[Start of Attachment]

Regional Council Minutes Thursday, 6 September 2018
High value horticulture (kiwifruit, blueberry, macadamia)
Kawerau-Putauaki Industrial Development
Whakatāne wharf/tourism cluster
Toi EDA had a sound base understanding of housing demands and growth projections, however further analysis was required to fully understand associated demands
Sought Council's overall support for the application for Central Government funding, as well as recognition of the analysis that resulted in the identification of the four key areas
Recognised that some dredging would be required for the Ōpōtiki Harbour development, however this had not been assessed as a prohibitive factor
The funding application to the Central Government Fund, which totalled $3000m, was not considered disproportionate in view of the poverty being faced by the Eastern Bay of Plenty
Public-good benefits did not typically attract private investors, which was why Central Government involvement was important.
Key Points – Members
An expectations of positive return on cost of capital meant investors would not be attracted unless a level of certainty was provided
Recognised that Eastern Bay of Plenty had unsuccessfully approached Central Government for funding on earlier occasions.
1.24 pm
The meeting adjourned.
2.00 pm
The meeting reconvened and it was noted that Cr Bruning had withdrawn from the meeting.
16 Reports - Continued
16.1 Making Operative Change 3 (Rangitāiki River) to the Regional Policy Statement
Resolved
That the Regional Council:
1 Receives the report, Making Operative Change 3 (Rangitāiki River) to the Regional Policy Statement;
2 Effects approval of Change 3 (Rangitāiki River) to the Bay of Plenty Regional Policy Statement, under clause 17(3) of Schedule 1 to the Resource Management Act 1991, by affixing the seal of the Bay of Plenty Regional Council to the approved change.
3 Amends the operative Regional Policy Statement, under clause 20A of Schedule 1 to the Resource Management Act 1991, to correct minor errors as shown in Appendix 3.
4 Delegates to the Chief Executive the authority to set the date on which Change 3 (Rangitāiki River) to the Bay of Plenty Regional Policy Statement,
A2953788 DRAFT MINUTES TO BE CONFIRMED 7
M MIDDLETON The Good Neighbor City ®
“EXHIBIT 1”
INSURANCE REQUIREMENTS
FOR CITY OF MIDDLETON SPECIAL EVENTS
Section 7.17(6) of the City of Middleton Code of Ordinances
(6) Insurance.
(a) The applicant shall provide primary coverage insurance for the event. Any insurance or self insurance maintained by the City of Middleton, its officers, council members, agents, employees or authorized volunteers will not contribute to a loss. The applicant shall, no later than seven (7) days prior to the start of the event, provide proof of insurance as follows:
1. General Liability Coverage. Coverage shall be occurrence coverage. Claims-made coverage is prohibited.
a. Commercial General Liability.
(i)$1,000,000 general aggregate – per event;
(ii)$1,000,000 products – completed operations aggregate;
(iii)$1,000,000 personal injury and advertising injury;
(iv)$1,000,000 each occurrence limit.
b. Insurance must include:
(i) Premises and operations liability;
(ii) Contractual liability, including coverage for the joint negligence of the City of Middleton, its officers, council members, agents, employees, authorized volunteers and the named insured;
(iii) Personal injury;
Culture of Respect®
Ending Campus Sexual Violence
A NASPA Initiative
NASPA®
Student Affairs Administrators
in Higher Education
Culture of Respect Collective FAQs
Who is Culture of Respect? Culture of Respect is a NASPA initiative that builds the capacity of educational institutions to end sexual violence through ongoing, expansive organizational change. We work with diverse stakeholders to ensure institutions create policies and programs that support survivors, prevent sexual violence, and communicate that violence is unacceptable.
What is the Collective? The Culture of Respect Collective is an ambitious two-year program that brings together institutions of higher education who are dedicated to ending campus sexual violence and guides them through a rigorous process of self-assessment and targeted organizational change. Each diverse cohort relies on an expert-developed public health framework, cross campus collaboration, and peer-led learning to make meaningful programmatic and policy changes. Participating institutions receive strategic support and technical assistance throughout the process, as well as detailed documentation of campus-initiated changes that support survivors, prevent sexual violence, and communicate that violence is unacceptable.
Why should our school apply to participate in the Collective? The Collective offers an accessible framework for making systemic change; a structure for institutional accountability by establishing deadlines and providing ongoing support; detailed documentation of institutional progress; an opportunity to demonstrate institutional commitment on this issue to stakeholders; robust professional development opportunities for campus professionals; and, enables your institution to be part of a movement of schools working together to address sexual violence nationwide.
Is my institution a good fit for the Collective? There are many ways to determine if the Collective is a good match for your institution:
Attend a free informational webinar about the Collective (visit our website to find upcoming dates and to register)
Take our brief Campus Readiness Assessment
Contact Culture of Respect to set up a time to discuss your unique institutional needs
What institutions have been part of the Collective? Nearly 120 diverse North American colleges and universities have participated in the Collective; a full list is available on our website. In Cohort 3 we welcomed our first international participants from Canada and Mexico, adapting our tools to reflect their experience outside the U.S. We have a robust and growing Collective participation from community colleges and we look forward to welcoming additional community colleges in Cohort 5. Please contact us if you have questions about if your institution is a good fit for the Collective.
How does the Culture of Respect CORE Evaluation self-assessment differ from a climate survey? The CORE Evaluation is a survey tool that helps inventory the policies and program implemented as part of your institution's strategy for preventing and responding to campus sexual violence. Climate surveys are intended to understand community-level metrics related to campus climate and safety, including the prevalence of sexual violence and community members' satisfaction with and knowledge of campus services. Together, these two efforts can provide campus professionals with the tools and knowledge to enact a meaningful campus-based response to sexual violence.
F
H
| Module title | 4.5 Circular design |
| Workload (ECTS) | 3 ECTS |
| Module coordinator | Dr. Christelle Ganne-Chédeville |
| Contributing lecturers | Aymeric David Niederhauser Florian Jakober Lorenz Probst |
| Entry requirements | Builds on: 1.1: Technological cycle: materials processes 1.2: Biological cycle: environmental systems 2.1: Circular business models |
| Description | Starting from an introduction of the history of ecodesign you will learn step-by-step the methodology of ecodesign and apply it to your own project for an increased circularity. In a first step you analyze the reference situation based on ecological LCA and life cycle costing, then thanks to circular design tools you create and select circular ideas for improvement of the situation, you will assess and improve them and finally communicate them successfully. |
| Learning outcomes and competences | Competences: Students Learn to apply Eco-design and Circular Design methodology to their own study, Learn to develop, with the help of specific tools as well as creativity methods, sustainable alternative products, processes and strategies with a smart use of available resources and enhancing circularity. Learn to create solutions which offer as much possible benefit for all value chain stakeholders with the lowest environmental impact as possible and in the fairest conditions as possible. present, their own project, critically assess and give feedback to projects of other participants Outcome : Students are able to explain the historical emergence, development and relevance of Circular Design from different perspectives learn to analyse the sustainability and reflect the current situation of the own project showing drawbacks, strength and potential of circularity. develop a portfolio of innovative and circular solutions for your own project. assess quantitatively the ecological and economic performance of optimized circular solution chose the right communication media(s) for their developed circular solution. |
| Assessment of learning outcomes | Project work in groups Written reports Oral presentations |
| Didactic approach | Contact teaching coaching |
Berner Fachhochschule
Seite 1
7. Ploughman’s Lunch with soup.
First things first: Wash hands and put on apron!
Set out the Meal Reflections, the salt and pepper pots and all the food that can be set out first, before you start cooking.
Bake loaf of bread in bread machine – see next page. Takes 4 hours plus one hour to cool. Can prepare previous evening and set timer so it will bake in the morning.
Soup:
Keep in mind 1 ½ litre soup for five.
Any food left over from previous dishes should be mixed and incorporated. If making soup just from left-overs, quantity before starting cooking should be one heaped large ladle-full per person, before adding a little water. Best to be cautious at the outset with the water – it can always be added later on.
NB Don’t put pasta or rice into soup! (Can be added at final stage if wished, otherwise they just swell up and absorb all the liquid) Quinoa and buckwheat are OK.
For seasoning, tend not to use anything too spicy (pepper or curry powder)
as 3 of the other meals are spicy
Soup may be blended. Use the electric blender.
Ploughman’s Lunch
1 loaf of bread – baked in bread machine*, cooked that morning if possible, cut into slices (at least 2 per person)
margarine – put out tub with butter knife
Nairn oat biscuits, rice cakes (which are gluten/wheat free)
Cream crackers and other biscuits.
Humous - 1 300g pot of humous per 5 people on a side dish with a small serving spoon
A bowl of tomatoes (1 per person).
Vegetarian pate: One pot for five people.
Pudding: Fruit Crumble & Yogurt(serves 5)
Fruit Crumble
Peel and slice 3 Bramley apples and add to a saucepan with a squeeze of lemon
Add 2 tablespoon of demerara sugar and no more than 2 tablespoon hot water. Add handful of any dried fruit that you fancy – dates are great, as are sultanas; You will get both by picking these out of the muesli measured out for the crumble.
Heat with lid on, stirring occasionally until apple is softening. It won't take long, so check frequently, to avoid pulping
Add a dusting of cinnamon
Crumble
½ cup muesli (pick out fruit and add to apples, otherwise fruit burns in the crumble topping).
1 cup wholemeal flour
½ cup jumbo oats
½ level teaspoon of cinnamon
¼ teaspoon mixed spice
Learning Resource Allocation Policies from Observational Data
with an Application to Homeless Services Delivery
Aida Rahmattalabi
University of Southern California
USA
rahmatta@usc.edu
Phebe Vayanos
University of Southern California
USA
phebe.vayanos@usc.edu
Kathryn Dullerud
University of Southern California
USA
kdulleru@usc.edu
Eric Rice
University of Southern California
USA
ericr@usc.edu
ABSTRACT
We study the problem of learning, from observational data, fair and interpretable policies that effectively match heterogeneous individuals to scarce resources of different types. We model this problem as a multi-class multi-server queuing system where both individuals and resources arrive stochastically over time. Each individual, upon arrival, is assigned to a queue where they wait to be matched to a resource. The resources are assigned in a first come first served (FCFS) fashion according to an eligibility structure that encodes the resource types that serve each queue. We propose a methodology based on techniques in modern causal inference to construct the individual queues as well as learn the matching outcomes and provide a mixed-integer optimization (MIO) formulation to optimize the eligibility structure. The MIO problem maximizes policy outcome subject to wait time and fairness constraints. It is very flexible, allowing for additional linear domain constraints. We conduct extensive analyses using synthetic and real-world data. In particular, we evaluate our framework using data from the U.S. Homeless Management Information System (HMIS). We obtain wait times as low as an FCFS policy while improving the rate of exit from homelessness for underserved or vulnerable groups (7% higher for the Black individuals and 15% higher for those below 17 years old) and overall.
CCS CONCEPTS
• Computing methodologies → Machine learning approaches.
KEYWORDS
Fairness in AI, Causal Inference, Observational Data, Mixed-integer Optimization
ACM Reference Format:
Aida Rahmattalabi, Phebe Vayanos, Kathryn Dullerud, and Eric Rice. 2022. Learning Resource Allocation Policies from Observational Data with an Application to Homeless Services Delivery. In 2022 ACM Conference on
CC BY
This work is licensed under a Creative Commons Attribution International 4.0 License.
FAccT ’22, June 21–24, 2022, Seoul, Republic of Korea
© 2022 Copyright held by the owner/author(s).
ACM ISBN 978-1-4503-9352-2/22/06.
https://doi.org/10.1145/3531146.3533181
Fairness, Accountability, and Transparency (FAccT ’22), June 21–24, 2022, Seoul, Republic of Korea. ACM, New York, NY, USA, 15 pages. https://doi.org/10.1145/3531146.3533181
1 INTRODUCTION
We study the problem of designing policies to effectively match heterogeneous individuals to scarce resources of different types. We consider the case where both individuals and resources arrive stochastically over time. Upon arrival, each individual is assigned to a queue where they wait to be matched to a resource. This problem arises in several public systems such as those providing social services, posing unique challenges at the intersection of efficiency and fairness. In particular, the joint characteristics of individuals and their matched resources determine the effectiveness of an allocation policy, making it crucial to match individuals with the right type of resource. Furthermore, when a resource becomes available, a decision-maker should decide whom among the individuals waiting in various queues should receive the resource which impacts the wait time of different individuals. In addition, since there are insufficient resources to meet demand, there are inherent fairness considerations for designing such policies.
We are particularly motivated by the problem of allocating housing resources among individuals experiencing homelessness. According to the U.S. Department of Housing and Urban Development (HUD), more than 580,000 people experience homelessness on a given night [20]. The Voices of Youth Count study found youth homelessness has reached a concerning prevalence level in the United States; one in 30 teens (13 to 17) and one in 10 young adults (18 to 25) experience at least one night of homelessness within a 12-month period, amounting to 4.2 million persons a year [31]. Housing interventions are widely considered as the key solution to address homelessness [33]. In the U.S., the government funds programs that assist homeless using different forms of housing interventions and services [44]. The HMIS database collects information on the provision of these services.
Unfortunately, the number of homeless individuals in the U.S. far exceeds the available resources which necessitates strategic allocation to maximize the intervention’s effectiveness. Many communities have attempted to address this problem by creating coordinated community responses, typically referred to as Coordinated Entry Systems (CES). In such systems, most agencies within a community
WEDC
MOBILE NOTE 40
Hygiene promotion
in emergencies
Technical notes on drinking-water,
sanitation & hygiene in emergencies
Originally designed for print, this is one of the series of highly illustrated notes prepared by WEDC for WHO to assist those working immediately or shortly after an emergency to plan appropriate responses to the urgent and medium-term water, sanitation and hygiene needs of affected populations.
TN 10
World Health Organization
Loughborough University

[End of Attachment]

Prompt:
Which lines of the data contain the string "Schedule"? Copy each one.

Worked solution:
2 Effects approval of Change 3 (Rangitāiki River) to the Bay of Plenty Regional Policy Statement, under clause 17(3) of Schedule 1 to the Resource Management Act 1991, by affixing the seal of the Bay of Plenty Regional Council to the approved change.
3 Amends the operative Regional Policy Statement, under clause 20A of Schedule 1 to the Resource Management Act 1991, to correct minor errors as shown in Appendix 3.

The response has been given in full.